Andrew Turner
- Born: 24 March 1993 (age 32) London, England
- Height: 6 ft 1 in (1.85 m)
- Weight: 198 lb (90 kg)

Rugby union career
- Position(s): Lock Wing Scrum-half

Senior career
- Years: Team / Apps / (Points)
- 2012–2014: Gordon RFC / 11 / (0)
- 2015–2016: London Scottish F.C. / 5 / (5)
- Correct as of April 24, 2019

International career
- Years: Team / Apps / (Points)
- 2017: United States / 1 / (0)
- Correct as of April 24, 2019

= Andrew Turner (rugby union, born 1993) =

US international rugby union player

Andrew Turner (born March 24, 1993) is a London, England-born rugby union player who has played for the United States men's national team. Turner has also previously played for Gordon RFC and London Scottish FC.

==Club career==
===Gordon===
Turner made his debut for Gordon RFC on April 6, 2013, starting at lock, in a 28–11 defeat to Manly. Over the course of the 2013 and 2014 Shute Shield seasons, Turner made eleven total appearances for the club, starting in five matches; he did not score during his tenure with the club.

===London Scottish===
Turner made his debut for London Scottish FC on September 4, 2015, starting at wing, in a 23–19 defeat to Moseley in the RFU Championship. During the 2015–16 British and Irish Cup, Turner made three total appearances for the club; he scored one try during the competition. During the 2015–16 RFU Championship season, Turner made two total appearances for the club; he did not score in either match.
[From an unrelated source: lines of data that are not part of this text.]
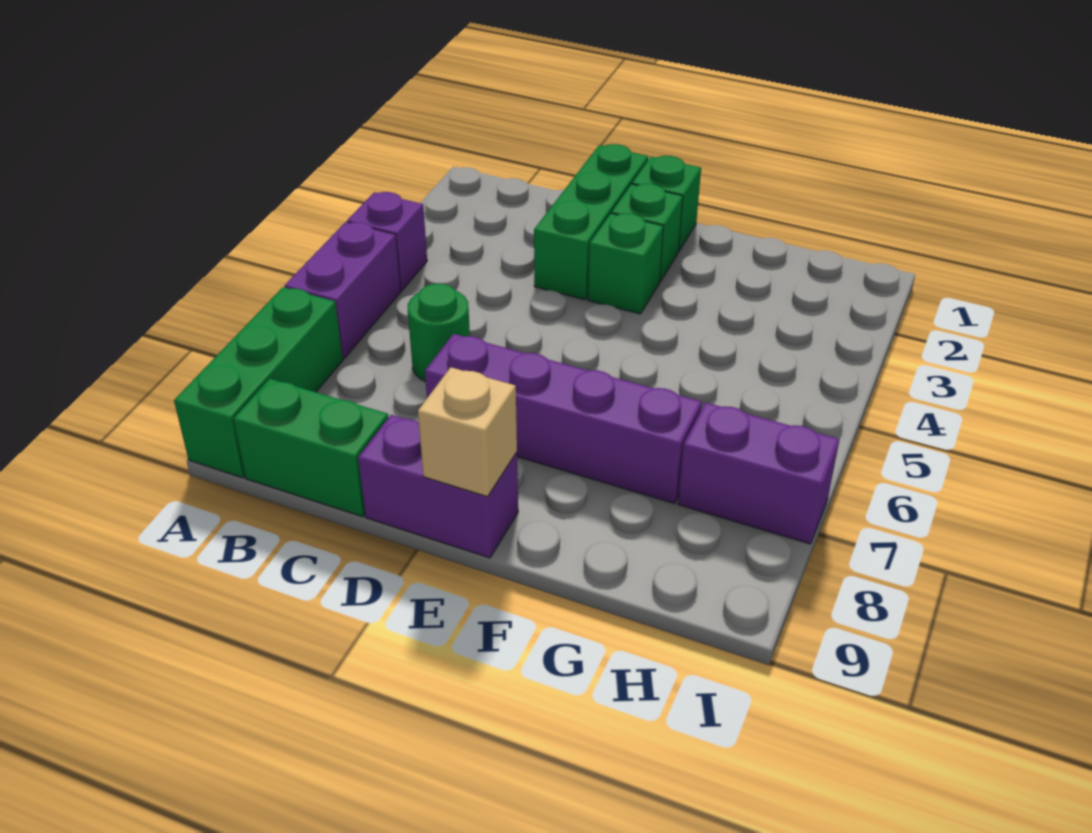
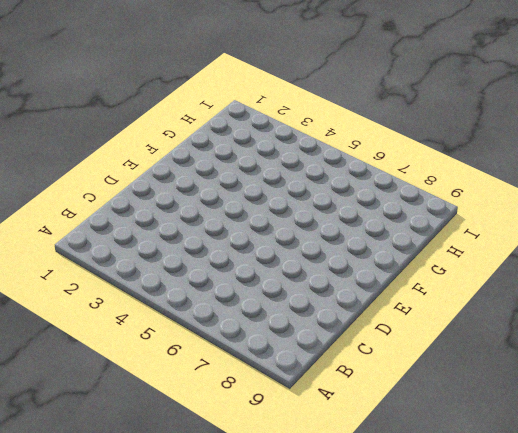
none -> purple brick A4 level 1
none -> purple brick A5:A6 level 1
none -> green brick A7:A9 level 1

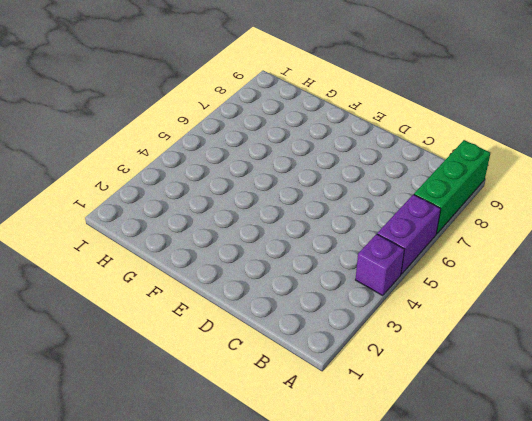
none -> green brick B9:C9 level 1
none -> green round brick C6 level 1
none -> green brick D1:D3 level 1

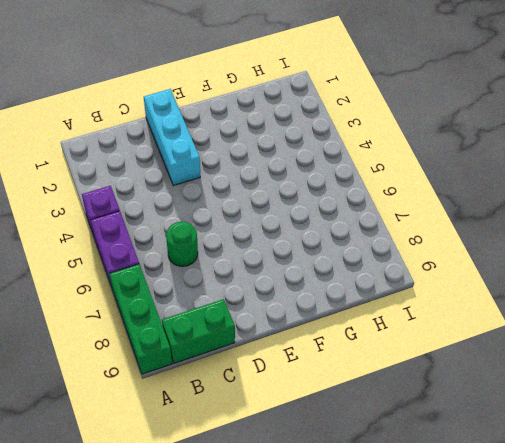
cyan brick D1:D3 level 1 -> green brick D1:D3 level 1
none -> purple brick D7:G7 level 1
none -> purple brick D9:E9 level 1
none -> green brick E1 level 1

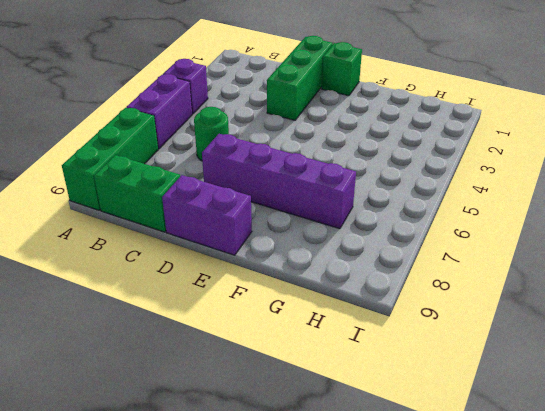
none -> green brick E2 level 1
none -> green brick E3 level 1
none -> purple brick H7:I7 level 1

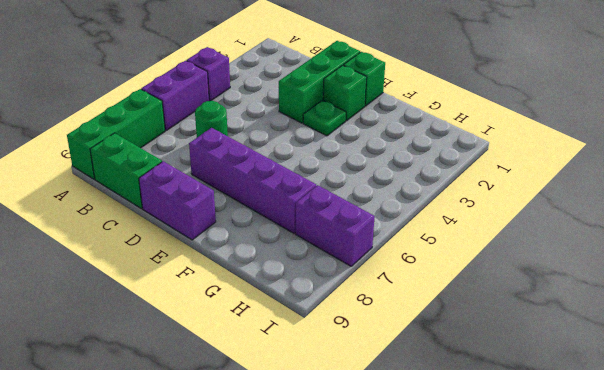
green plate E3 level 1 -> green brick E3 level 1
none -> tan brick E9 level 2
After the 2015–16 season, Turner did not rejoin the club.

==International career==
===USA Eagles===
Turner was first named to the roster for the USA Eagles ahead of the 2017 Americas Rugby Championship. Turner made his debut for the Eagles on February 25, 2017, appearing as a substitute and playing at scrum-half, in a 57–9 victory against Chile. As of April 2019, this is the only appearance that he has made for the Eagles.